Again, we urge clinicians to consider Leuconostoc when sensitivities do not match typical bacterial sensitivity patterns and to consult infectious disease specialists for assistance with therapeutic options considering its intrinsic vancomycin resistance. Our patient’s course was complicated due to a multitude of cardioembolic events. Considering these complications and the uncommon nature of the pathogenic organism, the patient underwent a truly remarkable recovery after undergoing coil embolization of the mycotic aneurysm and aortic valve and root replacement.
Conclusion
IE can prove to be devastating when left untreated.

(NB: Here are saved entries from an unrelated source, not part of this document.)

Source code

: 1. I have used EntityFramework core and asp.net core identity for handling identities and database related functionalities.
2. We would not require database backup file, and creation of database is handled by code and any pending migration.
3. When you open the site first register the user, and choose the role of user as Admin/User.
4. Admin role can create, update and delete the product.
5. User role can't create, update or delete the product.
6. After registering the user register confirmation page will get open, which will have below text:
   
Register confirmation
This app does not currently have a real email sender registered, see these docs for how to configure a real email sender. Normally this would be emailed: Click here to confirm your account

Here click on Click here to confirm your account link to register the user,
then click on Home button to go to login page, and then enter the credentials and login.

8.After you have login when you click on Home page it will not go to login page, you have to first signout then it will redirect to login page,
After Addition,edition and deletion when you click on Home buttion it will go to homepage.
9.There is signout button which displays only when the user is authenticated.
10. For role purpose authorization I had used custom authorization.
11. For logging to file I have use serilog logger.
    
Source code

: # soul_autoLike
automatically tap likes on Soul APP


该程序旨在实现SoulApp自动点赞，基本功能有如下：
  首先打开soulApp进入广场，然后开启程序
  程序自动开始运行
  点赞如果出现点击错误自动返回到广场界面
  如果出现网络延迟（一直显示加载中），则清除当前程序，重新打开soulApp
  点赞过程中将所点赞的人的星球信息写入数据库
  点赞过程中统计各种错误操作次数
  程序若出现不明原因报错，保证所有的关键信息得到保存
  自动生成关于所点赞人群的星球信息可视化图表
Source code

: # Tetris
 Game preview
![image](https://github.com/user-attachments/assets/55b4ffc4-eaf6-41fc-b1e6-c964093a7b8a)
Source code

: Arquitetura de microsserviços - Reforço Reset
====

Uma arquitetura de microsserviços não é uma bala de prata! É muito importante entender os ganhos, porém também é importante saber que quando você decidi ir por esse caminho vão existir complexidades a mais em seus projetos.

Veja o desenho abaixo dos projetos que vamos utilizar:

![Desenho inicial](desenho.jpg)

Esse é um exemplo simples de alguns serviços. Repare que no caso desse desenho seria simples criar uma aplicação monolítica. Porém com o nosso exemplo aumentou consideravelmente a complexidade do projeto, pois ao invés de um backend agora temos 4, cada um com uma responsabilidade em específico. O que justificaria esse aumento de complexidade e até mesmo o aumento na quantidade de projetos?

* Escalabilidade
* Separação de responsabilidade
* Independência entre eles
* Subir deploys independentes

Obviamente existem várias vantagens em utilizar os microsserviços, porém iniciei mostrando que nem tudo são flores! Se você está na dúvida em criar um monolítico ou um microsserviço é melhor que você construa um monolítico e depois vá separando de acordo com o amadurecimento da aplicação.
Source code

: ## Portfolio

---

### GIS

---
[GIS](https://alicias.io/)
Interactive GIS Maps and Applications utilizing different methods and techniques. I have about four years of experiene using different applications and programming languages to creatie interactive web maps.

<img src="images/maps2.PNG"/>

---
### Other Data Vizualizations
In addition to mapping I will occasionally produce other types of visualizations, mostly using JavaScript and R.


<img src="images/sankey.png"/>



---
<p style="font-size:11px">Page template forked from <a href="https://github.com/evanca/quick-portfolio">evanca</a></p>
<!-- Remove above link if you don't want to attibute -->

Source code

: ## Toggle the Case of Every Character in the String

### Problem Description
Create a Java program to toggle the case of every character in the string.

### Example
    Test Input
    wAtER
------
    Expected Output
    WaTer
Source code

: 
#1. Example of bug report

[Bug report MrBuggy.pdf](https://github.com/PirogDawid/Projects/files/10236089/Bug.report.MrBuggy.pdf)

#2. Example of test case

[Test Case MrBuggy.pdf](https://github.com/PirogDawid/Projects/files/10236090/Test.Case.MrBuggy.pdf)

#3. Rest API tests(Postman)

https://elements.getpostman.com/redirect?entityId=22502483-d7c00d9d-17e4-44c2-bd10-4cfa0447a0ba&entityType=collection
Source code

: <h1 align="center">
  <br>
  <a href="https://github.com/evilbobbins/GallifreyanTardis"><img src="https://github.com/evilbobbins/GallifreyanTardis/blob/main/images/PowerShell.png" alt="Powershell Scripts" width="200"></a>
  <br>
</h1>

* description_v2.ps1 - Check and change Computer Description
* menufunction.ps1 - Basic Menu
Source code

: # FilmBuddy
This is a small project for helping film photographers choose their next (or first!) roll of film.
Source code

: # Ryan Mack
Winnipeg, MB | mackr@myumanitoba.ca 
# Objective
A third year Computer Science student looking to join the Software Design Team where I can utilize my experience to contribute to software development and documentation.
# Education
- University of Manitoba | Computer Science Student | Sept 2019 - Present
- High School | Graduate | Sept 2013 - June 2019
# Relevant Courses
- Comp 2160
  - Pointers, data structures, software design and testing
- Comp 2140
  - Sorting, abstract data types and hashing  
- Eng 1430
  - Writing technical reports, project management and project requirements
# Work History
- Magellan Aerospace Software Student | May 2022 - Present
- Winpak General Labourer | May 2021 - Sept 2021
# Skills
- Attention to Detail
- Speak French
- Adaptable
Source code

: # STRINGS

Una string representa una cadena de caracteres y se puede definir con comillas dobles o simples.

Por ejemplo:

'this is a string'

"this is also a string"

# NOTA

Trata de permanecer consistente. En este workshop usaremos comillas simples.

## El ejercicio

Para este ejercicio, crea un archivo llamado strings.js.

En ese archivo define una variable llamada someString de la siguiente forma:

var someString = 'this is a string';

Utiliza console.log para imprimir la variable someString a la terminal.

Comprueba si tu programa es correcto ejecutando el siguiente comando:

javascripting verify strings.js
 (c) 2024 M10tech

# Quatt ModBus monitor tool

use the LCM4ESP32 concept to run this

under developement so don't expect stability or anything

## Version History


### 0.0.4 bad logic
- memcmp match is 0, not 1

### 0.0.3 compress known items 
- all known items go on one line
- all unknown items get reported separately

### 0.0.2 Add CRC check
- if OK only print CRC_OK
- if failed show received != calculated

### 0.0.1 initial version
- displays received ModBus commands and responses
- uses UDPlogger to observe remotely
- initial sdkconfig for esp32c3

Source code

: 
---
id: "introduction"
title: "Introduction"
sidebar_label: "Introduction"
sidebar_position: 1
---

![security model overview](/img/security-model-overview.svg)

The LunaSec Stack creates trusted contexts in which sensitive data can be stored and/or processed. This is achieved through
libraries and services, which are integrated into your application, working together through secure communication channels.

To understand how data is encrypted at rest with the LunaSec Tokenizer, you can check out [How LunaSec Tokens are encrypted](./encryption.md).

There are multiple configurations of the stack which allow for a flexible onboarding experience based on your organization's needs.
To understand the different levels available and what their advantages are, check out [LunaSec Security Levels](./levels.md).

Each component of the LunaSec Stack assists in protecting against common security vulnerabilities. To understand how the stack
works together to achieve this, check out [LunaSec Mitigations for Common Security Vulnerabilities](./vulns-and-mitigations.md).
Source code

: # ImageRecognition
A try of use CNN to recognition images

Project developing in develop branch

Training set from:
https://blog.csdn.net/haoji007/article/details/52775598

It is critical for clinicians to be aware of the many pathogenic organisms, including Leuconostoc species, and appropriate management strategies in order to avoid the myriad of complications that may ensue. It is also clear that a higher index of suspicion must be maintained in patients with multiple predisposing factors such as the patient in the case presented.
Conflict of interest
The authors of this manuscript certify that they have no affiliations with or involvement in any organization or entity with any financial interest or non-financial interest in the subject matter or materials discussed in this manuscript.